===== TEXTE SOURCE

Le fond est assemblé par clous en bois avec les côtés, quand le fond travaille il déforme l’ensemble.
La façade du tiroir est marquetée comme les panneaux des portes. Le fond du tiroir est en sapin.
Une baguette de hêtre a été collée sous les côtés, semble t’il pour surélever légèrement le tiroir, sûrement après la modification du plateau.
Un des côtés a du être démonté puis recollé à la colle forte.
Les quincailleries sont de très belle qualité.
J'ai démonté l'ensemble du tiroir, les queues d’aronde du coté gauche n'avaient jamais été démontées bien que portant les stigmates d'une tentative de démontage, il n'y a pas de trace de colle dans l'assemblage ce que j'ai observé aussi sur les tenons et mortaises du cadre de la façade.
Par ailleurs il y a des trace de colle de poisson qui semblent provenir du plaquage alors que les collages plus récents et mal fait sont de la colle forte.
Peut-être qu'à l'époque de la réalisation du meuble il était courant que les assemblages n'étaient pas collés ?
Faisons le point
J'ai terminé le démontage, impossible de tout raconter, j'ai maintenant une idée plus précise sur la construction et le parcours de cette encoignure.

==========

CONSIGNE => Indiquez si chacune des affirmations (a), (b) et (c) concorde avec le texte sur le tiroir de l'encoignure, en répondant par oui ou non et en citant les mots du texte qui tranchent. (a) Le fond du tiroir est en sapin. (b) Les queues d'aronde du côté gauche avaient déjà été démontées auparavant. (c) Les collages plus récents ont été faits à la colle de poisson. Appuyez-vous uniquement sur le texte.

===== DONNÉES ENREGISTRÉES

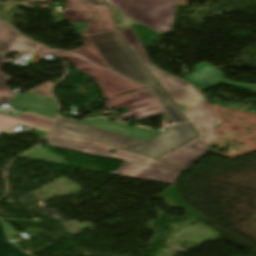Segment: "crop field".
<instances>
[{
  "instance_id": "a9b5d70f",
  "label": "crop field",
  "mask_w": 256,
  "mask_h": 256,
  "mask_svg": "<svg viewBox=\"0 0 256 256\" xmlns=\"http://www.w3.org/2000/svg\"><path fill=\"white\" fill-rule=\"evenodd\" d=\"M104 1V0H103Z\"/></svg>"
},
{
  "instance_id": "733c2abd",
  "label": "crop field",
  "mask_w": 256,
  "mask_h": 256,
  "mask_svg": "<svg viewBox=\"0 0 256 256\" xmlns=\"http://www.w3.org/2000/svg\"><path fill=\"white\" fill-rule=\"evenodd\" d=\"M5 84L6 83L0 82V104L1 103L8 104L9 100L15 94V92L9 91V89L7 87H5ZM3 114H5V113H3ZM6 115H9V114H6ZM9 116H13V115H9Z\"/></svg>"
},
{
  "instance_id": "22f410ed",
  "label": "crop field",
  "mask_w": 256,
  "mask_h": 256,
  "mask_svg": "<svg viewBox=\"0 0 256 256\" xmlns=\"http://www.w3.org/2000/svg\"><path fill=\"white\" fill-rule=\"evenodd\" d=\"M38 45L21 38L9 26L0 22V51L30 54Z\"/></svg>"
},
{
  "instance_id": "92a150f3",
  "label": "crop field",
  "mask_w": 256,
  "mask_h": 256,
  "mask_svg": "<svg viewBox=\"0 0 256 256\" xmlns=\"http://www.w3.org/2000/svg\"><path fill=\"white\" fill-rule=\"evenodd\" d=\"M202 100H204V98H203L202 94H200V95H198V96L196 97V99H195L194 102L187 103L186 105H187L188 108H189V107H193V106L197 105V104H198L200 101H202Z\"/></svg>"
},
{
  "instance_id": "dafd665d",
  "label": "crop field",
  "mask_w": 256,
  "mask_h": 256,
  "mask_svg": "<svg viewBox=\"0 0 256 256\" xmlns=\"http://www.w3.org/2000/svg\"><path fill=\"white\" fill-rule=\"evenodd\" d=\"M93 6L105 5V2L101 0H88Z\"/></svg>"
},
{
  "instance_id": "d1516ede",
  "label": "crop field",
  "mask_w": 256,
  "mask_h": 256,
  "mask_svg": "<svg viewBox=\"0 0 256 256\" xmlns=\"http://www.w3.org/2000/svg\"><path fill=\"white\" fill-rule=\"evenodd\" d=\"M117 174L129 175L134 177L146 178L151 180L162 181L174 184L180 177V173L164 171L144 166H139L125 162L121 167L116 170Z\"/></svg>"
},
{
  "instance_id": "34b2d1b8",
  "label": "crop field",
  "mask_w": 256,
  "mask_h": 256,
  "mask_svg": "<svg viewBox=\"0 0 256 256\" xmlns=\"http://www.w3.org/2000/svg\"><path fill=\"white\" fill-rule=\"evenodd\" d=\"M0 1H27L33 3L45 4L52 0H0ZM66 5V9L63 12L64 20H70L72 22L89 21L90 27L86 32L81 35L84 39L83 47L68 51L76 56H79L85 60H88L96 65H99L107 70L110 67L98 53L96 48L90 42L86 35L113 31L114 27L113 19L107 6L92 7L87 0H63Z\"/></svg>"
},
{
  "instance_id": "4a817a6b",
  "label": "crop field",
  "mask_w": 256,
  "mask_h": 256,
  "mask_svg": "<svg viewBox=\"0 0 256 256\" xmlns=\"http://www.w3.org/2000/svg\"><path fill=\"white\" fill-rule=\"evenodd\" d=\"M50 86H52V83L48 82V83H46V84H44V85H42V86H40L36 89L30 90V91H33V92L51 97V95L49 93V87Z\"/></svg>"
},
{
  "instance_id": "00972430",
  "label": "crop field",
  "mask_w": 256,
  "mask_h": 256,
  "mask_svg": "<svg viewBox=\"0 0 256 256\" xmlns=\"http://www.w3.org/2000/svg\"><path fill=\"white\" fill-rule=\"evenodd\" d=\"M137 128H140V129H143V130H146V131H149V132H152V133L158 134V135H159V132H160V130H150V129L141 128V127H137Z\"/></svg>"
},
{
  "instance_id": "412701ff",
  "label": "crop field",
  "mask_w": 256,
  "mask_h": 256,
  "mask_svg": "<svg viewBox=\"0 0 256 256\" xmlns=\"http://www.w3.org/2000/svg\"><path fill=\"white\" fill-rule=\"evenodd\" d=\"M183 113L200 135L157 160L190 169L198 159L208 153L215 138L211 127L220 124L221 120L207 101L200 102L196 107L189 108Z\"/></svg>"
},
{
  "instance_id": "3316defc",
  "label": "crop field",
  "mask_w": 256,
  "mask_h": 256,
  "mask_svg": "<svg viewBox=\"0 0 256 256\" xmlns=\"http://www.w3.org/2000/svg\"><path fill=\"white\" fill-rule=\"evenodd\" d=\"M195 136H197V134L188 123L173 125L161 130L160 136L130 150L129 152L154 158Z\"/></svg>"
},
{
  "instance_id": "e52e79f7",
  "label": "crop field",
  "mask_w": 256,
  "mask_h": 256,
  "mask_svg": "<svg viewBox=\"0 0 256 256\" xmlns=\"http://www.w3.org/2000/svg\"><path fill=\"white\" fill-rule=\"evenodd\" d=\"M119 32L176 105L194 101L195 96L200 94L191 84L153 66L131 28Z\"/></svg>"
},
{
  "instance_id": "28ad6ade",
  "label": "crop field",
  "mask_w": 256,
  "mask_h": 256,
  "mask_svg": "<svg viewBox=\"0 0 256 256\" xmlns=\"http://www.w3.org/2000/svg\"><path fill=\"white\" fill-rule=\"evenodd\" d=\"M11 106L19 110H27L50 118H54L57 112L54 99L30 91L24 94L17 93L11 102Z\"/></svg>"
},
{
  "instance_id": "d9b57169",
  "label": "crop field",
  "mask_w": 256,
  "mask_h": 256,
  "mask_svg": "<svg viewBox=\"0 0 256 256\" xmlns=\"http://www.w3.org/2000/svg\"><path fill=\"white\" fill-rule=\"evenodd\" d=\"M15 118L20 119V120H24V121H27V122L35 123V124H38V125H42V126H45V127H49V128H51V126L53 124V120L47 119V118H44V117H40V116H36V115H33V114L23 113L22 115L17 116Z\"/></svg>"
},
{
  "instance_id": "8a807250",
  "label": "crop field",
  "mask_w": 256,
  "mask_h": 256,
  "mask_svg": "<svg viewBox=\"0 0 256 256\" xmlns=\"http://www.w3.org/2000/svg\"><path fill=\"white\" fill-rule=\"evenodd\" d=\"M88 38L114 72L151 88L158 104L169 120L175 123L186 121L168 96L135 58L136 56L134 57L116 31L90 35Z\"/></svg>"
},
{
  "instance_id": "5a996713",
  "label": "crop field",
  "mask_w": 256,
  "mask_h": 256,
  "mask_svg": "<svg viewBox=\"0 0 256 256\" xmlns=\"http://www.w3.org/2000/svg\"><path fill=\"white\" fill-rule=\"evenodd\" d=\"M107 108L115 109L125 106L132 112L123 114L118 120L124 121L137 117L138 121L155 115L162 114V111L153 99L149 89L130 93L127 95L107 99Z\"/></svg>"
},
{
  "instance_id": "dd49c442",
  "label": "crop field",
  "mask_w": 256,
  "mask_h": 256,
  "mask_svg": "<svg viewBox=\"0 0 256 256\" xmlns=\"http://www.w3.org/2000/svg\"><path fill=\"white\" fill-rule=\"evenodd\" d=\"M178 0H107L122 11L158 33L169 32Z\"/></svg>"
},
{
  "instance_id": "214f88e0",
  "label": "crop field",
  "mask_w": 256,
  "mask_h": 256,
  "mask_svg": "<svg viewBox=\"0 0 256 256\" xmlns=\"http://www.w3.org/2000/svg\"><path fill=\"white\" fill-rule=\"evenodd\" d=\"M34 54H37L38 56H46L52 54L47 49L40 47L37 51L34 52Z\"/></svg>"
},
{
  "instance_id": "ac0d7876",
  "label": "crop field",
  "mask_w": 256,
  "mask_h": 256,
  "mask_svg": "<svg viewBox=\"0 0 256 256\" xmlns=\"http://www.w3.org/2000/svg\"><path fill=\"white\" fill-rule=\"evenodd\" d=\"M54 130L90 139L123 150H130L158 135L131 128L108 119H88L80 122L59 118Z\"/></svg>"
},
{
  "instance_id": "5142ce71",
  "label": "crop field",
  "mask_w": 256,
  "mask_h": 256,
  "mask_svg": "<svg viewBox=\"0 0 256 256\" xmlns=\"http://www.w3.org/2000/svg\"><path fill=\"white\" fill-rule=\"evenodd\" d=\"M6 241L7 238L0 223V256H28Z\"/></svg>"
},
{
  "instance_id": "bc2a9ffb",
  "label": "crop field",
  "mask_w": 256,
  "mask_h": 256,
  "mask_svg": "<svg viewBox=\"0 0 256 256\" xmlns=\"http://www.w3.org/2000/svg\"><path fill=\"white\" fill-rule=\"evenodd\" d=\"M3 64H5V54L0 53V68L2 67ZM9 80H10V77H8L0 72V81L8 83Z\"/></svg>"
},
{
  "instance_id": "cbeb9de0",
  "label": "crop field",
  "mask_w": 256,
  "mask_h": 256,
  "mask_svg": "<svg viewBox=\"0 0 256 256\" xmlns=\"http://www.w3.org/2000/svg\"><path fill=\"white\" fill-rule=\"evenodd\" d=\"M17 124L37 128L34 131V133H36L40 137H43L49 131V128H45V127H42V126H38V125H35V124L27 123V122H24V121H20V120H17V119H13V118H10V117L0 115V132H5L9 128L14 127Z\"/></svg>"
},
{
  "instance_id": "d8731c3e",
  "label": "crop field",
  "mask_w": 256,
  "mask_h": 256,
  "mask_svg": "<svg viewBox=\"0 0 256 256\" xmlns=\"http://www.w3.org/2000/svg\"><path fill=\"white\" fill-rule=\"evenodd\" d=\"M52 50H54L62 58L66 59L78 70L93 78L98 83L106 99L146 89L130 80L76 57L62 49Z\"/></svg>"
},
{
  "instance_id": "f4fd0767",
  "label": "crop field",
  "mask_w": 256,
  "mask_h": 256,
  "mask_svg": "<svg viewBox=\"0 0 256 256\" xmlns=\"http://www.w3.org/2000/svg\"><path fill=\"white\" fill-rule=\"evenodd\" d=\"M45 141H47V146L49 147L60 148V149L81 152V153H86L91 155H97V156H102V157H107L112 159H118V160L128 161V162H132V163H136L144 166L170 170V171H175L180 173H183L186 170V168L171 165L168 163L157 161L152 158L129 153V152L119 150L113 147H109L100 143H96L90 140L56 132L53 130L45 139ZM112 149L116 150L114 154H110V151Z\"/></svg>"
}]
</instances>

==========

RÉPONSE ATTENDUE =>
(a) Oui : « Le fond du tiroir est en sapin. »
(b) Non : « les queues d’aronde du coté gauche n'avaient jamais été démontées »
(c) Non : « les collages plus récents et mal fait sont de la colle forte »